Here's my problem. I built a web app, and naturally kept the data in a database which describes that app's domain. Afterwords, I built another web app for the same organization, and used a seperate database to describe that app's domain and store data... and naturally a couple more projects came up and for each app I've isolated it's data to a single database. Deveolpment wise, I think it's ok, as I can maintain changes to the data structure and data at the app's database.

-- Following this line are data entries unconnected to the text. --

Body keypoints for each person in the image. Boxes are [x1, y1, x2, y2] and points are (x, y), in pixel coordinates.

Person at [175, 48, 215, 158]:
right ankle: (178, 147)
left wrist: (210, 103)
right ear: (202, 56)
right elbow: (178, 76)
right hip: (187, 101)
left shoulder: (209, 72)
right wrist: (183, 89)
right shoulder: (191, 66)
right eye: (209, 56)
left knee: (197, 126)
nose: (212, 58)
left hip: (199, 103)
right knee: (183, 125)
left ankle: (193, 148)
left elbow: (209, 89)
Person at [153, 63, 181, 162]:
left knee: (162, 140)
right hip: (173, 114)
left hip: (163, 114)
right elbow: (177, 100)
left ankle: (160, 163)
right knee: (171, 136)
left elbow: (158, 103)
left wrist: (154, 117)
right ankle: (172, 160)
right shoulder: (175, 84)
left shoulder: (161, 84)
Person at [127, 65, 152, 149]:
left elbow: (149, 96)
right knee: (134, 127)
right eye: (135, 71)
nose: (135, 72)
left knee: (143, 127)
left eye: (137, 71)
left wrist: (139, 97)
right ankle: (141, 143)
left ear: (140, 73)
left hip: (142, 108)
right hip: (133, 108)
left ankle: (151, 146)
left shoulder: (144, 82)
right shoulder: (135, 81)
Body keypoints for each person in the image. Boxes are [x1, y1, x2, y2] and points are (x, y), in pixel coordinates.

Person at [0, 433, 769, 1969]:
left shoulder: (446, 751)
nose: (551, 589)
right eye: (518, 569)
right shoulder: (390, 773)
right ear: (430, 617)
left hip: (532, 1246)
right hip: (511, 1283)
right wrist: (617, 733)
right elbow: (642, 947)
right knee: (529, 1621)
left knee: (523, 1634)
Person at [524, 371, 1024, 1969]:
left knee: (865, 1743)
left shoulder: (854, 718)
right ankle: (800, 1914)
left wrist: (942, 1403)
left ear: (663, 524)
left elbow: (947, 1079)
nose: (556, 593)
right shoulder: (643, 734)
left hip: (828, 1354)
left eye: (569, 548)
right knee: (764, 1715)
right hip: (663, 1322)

Considering these apps belong to the same organization, there tends to be plenty of data replicated between them, like department names, job titles, shop names, etc. Most of these tables hold the same data, but are not exactly the same in each database, and are not always used by all of the apps. Changes to this data, though, needs to be changed at all the apps (sometimes in a diferent ways) creating a growing management "hassle".
So I've been think of a way to get some syncronization between the data. I want an easier management - update at one app (or a central app) and update all the databases as needed by each app - and also a better way to share data between apps (like maybe mash up data from differnt apps in a new app to alow specific analysis). Most of the data I'm refering to is used as contraints more than being core domain concept, describing the organization rather than describing a particular domain.
I'm looking for opinions on some ways to get this done.
My first idea was to grab comun data structures, like the department names' table i mentioned, and stick'em in a core database. Any updates to the data would be done at this database, through a dedicated web app, and I'd apply some sort of Observer or Publisher / Suscriber Pattern for these changes - on changes the app would notify observing apps (through there dedicated webservice) that the changes occured and allow for the app to grab the new data and use it as it needs. GUIDs could be user as a reference to identify the same data throughout the apps. Also, I could build web services for read and search operations that don't need to be in a specific app's database, but could be useful to it.
A second idea would be that each app manage it's own data, and the apps could observe one another. A change in one could notify others that share the same data structure that the change occurred. I could still use some GUIDs and even build services on any of the apps. I think this would also be less excessive in terms of duplication of data, but might be harder to manage as each app would eventually be coupled to other apps, and I would some how have to distribute responsabilities as to which app controls what information.
I'm really curious as to something of this genre of data distibuition and syncing would work and even be recomended. Opions and other ideas are more than welcome!
What you describe here is a typical case for a "Master Data Management" system. EAI vendors (Oracle, TIBCO, IBM) offer such products. They resemble your first solution, being centralised databases with synchronization processes, detecting changes in external data sources, grabbing the changes and synchronizing data out to other external databases. They also provide a user interface to change master data directly.
MDM software are expensive, but you can implement a custom solution which will be - at least initially - cheaper than purchasing one. Both of your solutions make technical sense but there is a difference in their manageability.
The first one is better, if you can dedicate a responsible person/organization to take care of it and the business owners of your services can agree on making changes via this new centralised system.
The second solution shares the responsibility between the service owners. The hard task here is to identify the owner of each type of information (business object).
I cannot advise a solution without a deeper knowledge of your systems and organizations, but I hope I could give some ideas.